Édito – NextStep n°4 – Guider

Le dernier rapport de Lazard sur l’activisme vient d’être publié. Et après leur grande attention portée à la gouvernance, il témoigne de l’intérêt croissant des fonds activistes pour les mariages d’entreprises. Près de la moitié des campagnes du premier semestre 2019 ont eu pour objet d’arbitrer un rapprochement de sociétés ou la cession d’une branche d’activité.

Lucy Letellier, éditrice & Ondine Delaunay, Rédactrice en chef.

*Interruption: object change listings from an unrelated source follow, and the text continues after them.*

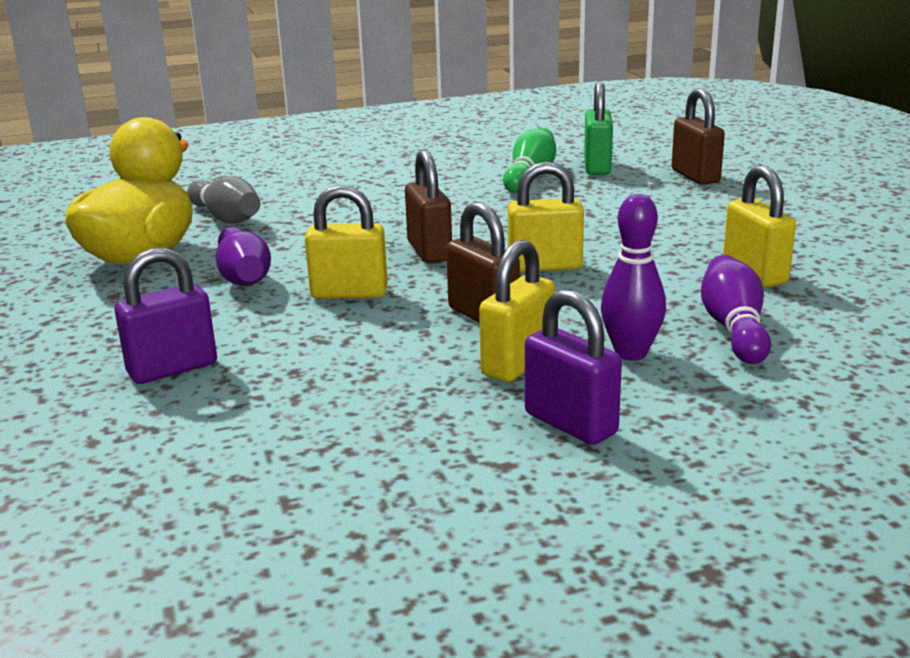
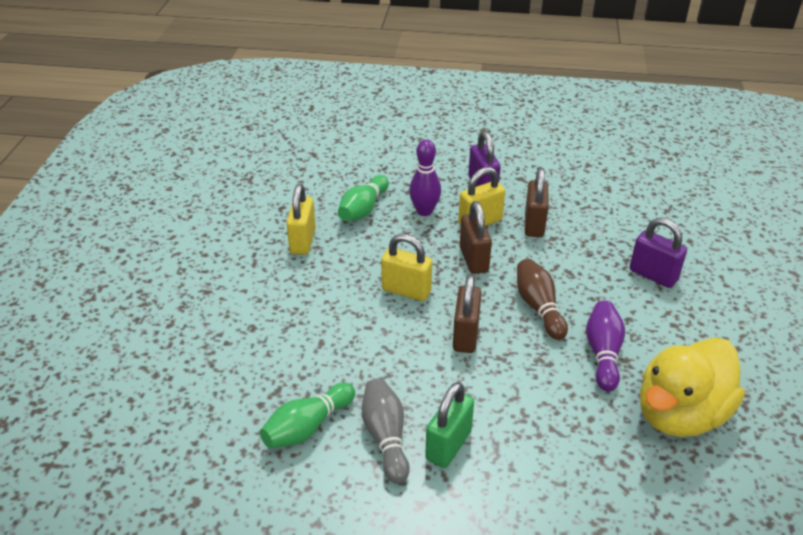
camera: 155 degrees left, 15 degrees up
(172, 369) = (653, 275): purple padlock -> purple padlock turned 45 degrees clockwise
(226, 217) = (605, 459): grey bowling pin -> grey bowling pin (386, 437)
(349, 293) = (538, 307): yellow padlock -> brown bowling pin
(597, 167) = (237, 420): green padlock -> green padlock (448, 445)
(695, 176) = (187, 366): brown padlock -> brown padlock (534, 224)
(733, 329) = (363, 209): purple bowling pin -> green bowling pin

Elliott, qui a récemment révélé détenir l’équivalent de 1,1 milliard d’euros de titres Bayer, s’est par exemple dressé contre le PDG Werner Baumann en lui réclamant de revoir de manière radicale sa stratégie juridique après l’acquisition de Monsanto, l’an dernier. Le français CIAM s’est, lui, publiquement opposé au mariage Fiat Renault, arguant d’un déséquilibre des conditions financières en faveur de l’italien se basant sur un cours de bourse du groupe français au plus bas. Si l’entreprise de la famille Agnelli s’était targuée de proposer un mariage entre égaux, les fiançailles ont pourtant tourné court. Sans parler d’échec, car l’on pressent bien que ce n’est pas encore la fin de l’histoire, force est de constater que cet épisode fait suite à une succession de rapprochements transalpins compliqués. La rivalité entre Fincantieri et Naval Group, la guerre de gouvernance chez EssilorLuxottica, les déboires de Vincent Bolloré avec Telecom Italia

Autant de cas qui forcent à rappeler les principes de base d’un mariage réussi : dialoguer, respecter l’autre, accepter les différences de culture et s’accorder sur un chemin de vie commun.

Si les dirigeants sont incontestablement à la manœuvre dans de telles opérations stratégiques, les salariés ne doivent pas être oubliés. La communication interne est indispensable pour permettre aux équipes de comprendre l’intérêt de l’opération et ensuite collaborer. Car rien n’est pire que le divorce. à l’image d’AG2R La Mondiale et de Matmut qui ont annoncé leur séparation en mai, cinq mois après le début de la lune de miel. « Visiblement, les deux maisons n’avaient pas la même perception de ce que devait être le nouveau groupe », avait-il été expliqué.

Le rebond est un autre épisode de la vie d’une entreprise qui réclame plus que tout l’adhésion des salariés et de faire front avec le dirigeant face aux difficultés. Chaque dirigeant, chaque salarié, chaque conseil, chaque acteur, qui ont fait face à cette tempête du retournement sont unanimes : souvent, le déni ronge l’entreprise et nourrit le mal dont elle souffre. Ces maux se logent d’ailleurs dans l’ADN de l’entreprise qui doit chaque jour faire face aux mutations de son environnement et la poussent à revoir les fondamentaux de son business. Pour un dirigeant, accepter le fait que l’on ne dispose plus du savoir faire nécessaire pour accompagner son entreprise dans cette mutation est un acte de bravoure et de grande lucidité. Reconnaître aussi que si l’on est le pilote d’une entreprise qui se porte bien, on est également rarement celui qui pourra l’aider à traverser la tempête, c’est participer à la sauver.

Ces épisodes profondément structurants pour les entreprises ont un point commun : c’est l’ensemble de l’écosystème, et qu’importe le nombre d’acteurs, porté par le dirigeant qui doit la mener à bon port pour garantir la réussite du reste de sa vie.